(Data taken from a collection)
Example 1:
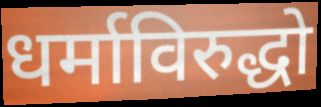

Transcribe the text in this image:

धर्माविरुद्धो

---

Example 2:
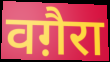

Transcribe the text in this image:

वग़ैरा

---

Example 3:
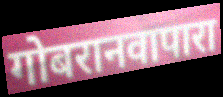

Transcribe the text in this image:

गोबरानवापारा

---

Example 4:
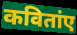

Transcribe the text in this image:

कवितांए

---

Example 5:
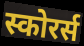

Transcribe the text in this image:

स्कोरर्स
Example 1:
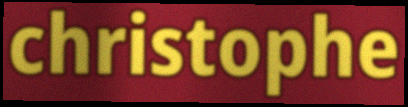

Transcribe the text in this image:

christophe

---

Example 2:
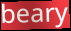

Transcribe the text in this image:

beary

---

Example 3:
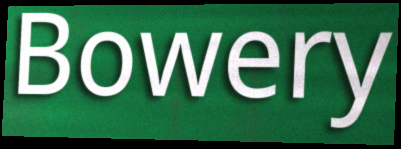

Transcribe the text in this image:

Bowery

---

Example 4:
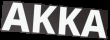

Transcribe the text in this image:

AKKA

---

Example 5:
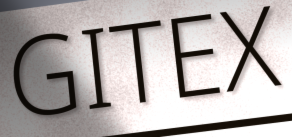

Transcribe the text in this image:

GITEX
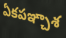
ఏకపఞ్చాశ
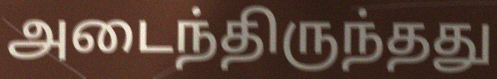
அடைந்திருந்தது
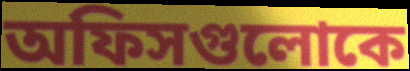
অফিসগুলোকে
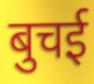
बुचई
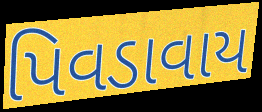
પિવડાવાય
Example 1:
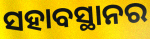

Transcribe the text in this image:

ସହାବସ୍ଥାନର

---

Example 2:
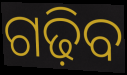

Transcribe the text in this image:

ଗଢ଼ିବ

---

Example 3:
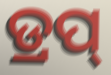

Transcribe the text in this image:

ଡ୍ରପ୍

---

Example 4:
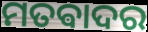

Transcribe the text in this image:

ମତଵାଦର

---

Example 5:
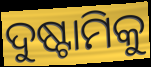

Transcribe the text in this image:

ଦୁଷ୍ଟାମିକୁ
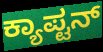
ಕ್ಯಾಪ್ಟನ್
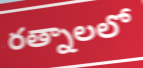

Task statement: Rewrite every line of the listing above as a Markdown table with the columns "Row" and "Line", skipping blank lines. Leave the pictures out of the table.

Task response:
| Row | Line |
|---|---|
| 1 | Example 1: |
| 2 | Transcribe the text in this image: |
| 3 | धर्माविरुद्धो |
| 4 | --- |
| 5 | Example 2: |
| 6 | Transcribe the text in this image: |
| 7 | वग़ैरा |
| 8 | --- |
| 9 | Example 3: |
| 10 | Transcribe the text in this image: |
| 11 | गोबरानवापारा |
| 12 | --- |
| 13 | Example 4: |
| 14 | Transcribe the text in this image: |
| 15 | कवितांए |
| 16 | --- |
| 17 | Example 5: |
| 18 | Transcribe the text in this image: |
| 19 | स्कोरर्स |
| 20 | Example 1: |
| 21 | Transcribe the text in this image: |
| 22 | christophe |
| 23 | --- |
| 24 | Example 2: |
| 25 | Transcribe the text in this image: |
| 26 | beary |
| 27 | --- |
| 28 | Example 3: |
| 29 | Transcribe the text in this image: |
| 30 | Bowery |
| 31 | --- |
| 32 | Example 4: |
| 33 | Transcribe the text in this image: |
| 34 | AKKA |
| 35 | --- |
| 36 | Example 5: |
| 37 | Transcribe the text in this image: |
| 38 | GITEX |
| 39 | ఏకపఞ్చాశ |
| 40 | அடைந்திருந்தது |
| 41 | অফিসগুলোকে |
| 42 | बुचई |
| 43 | પિવડાવાય |
| 44 | Example 1: |
| 45 | Transcribe the text in this image: |
| 46 | ସହାବସ୍ଥାନର |
| 47 | --- |
| 48 | Example 2: |
| 49 | Transcribe the text in this image: |
| 50 | ଗଢ଼ିବ |
| 51 | --- |
| 52 | Example 3: |
| 53 | Transcribe the text in this image: |
| 54 | ଡ୍ରପ୍ |
| 55 | --- |
| 56 | Example 4: |
| 57 | Transcribe the text in this image: |
| 58 | ମତଵାଦର |
| 59 | --- |
| 60 | Example 5: |
| 61 | Transcribe the text in this image: |
| 62 | ଦୁଷ୍ଟାମିକୁ |
| 63 | ಕ್ಯಾಪ್ಟನ್ |